I have a 2D map vector which contains either a 1 or a 0 for each index.

std::vector<std::vector<int> > map;

That map contains data for which tiles can be collided with and which tiles cannot.  Below is an example of what it could look like.

{{0, 1, 0, 1, 0},
 {1, 0, 1, 0, 0},
 {0, 0, 0, 1, 0},
 {0, 1, 1, 1, 0},
 {1, 0, 0, 0, 1}}

I also have a player class which contains some simple update, draw, move, etc. functions.  All the player's logic takes place in the update function.  The player's position information is stored in an SDL_RECT like so.

SDL_RECT player_rectangle;
  
player_rectangle.x = 0;
player_rectangle.y = 0;
player_rectangle.w = 16;
player_rectangle.h = 16;

As you may know by now, each tile in this game is 16 by 16 pixels.  And movement in the game is tile-based.  In the update function, I'm able to correct collisions with the edge of the map like so.

Task details | According to the text on tile map collisions, what size is each tile in the game? The entries come from a separate source.

Data excerpts
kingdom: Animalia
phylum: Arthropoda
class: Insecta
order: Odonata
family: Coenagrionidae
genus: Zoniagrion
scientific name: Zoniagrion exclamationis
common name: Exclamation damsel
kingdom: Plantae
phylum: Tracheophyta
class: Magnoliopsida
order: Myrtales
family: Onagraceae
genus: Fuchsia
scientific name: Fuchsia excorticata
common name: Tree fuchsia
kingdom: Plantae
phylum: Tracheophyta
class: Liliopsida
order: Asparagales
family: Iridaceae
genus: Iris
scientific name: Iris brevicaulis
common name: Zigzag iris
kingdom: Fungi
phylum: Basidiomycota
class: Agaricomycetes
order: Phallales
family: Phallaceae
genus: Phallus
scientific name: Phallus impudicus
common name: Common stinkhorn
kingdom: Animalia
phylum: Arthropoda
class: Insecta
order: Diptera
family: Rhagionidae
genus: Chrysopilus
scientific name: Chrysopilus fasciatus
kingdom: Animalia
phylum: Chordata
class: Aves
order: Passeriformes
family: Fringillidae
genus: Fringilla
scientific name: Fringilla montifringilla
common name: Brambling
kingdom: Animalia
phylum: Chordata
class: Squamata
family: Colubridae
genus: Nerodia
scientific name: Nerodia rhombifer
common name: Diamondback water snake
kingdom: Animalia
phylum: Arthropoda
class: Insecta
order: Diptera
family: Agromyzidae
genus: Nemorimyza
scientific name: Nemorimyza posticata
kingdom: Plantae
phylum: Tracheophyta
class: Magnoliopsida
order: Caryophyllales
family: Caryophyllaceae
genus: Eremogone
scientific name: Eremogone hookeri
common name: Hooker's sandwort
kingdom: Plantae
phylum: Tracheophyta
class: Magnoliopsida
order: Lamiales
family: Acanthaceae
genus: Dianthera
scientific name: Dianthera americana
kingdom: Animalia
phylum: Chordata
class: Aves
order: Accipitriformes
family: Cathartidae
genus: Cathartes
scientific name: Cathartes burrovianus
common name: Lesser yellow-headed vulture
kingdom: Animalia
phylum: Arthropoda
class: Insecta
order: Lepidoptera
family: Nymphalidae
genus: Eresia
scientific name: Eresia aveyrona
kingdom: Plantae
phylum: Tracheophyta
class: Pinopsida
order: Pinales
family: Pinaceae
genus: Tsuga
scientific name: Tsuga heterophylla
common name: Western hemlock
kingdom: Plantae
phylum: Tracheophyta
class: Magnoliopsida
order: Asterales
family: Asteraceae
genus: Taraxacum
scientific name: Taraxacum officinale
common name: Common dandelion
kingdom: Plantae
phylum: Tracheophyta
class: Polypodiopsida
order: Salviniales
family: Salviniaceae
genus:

Exercise solution | Each tile is 16 by 16 pixels.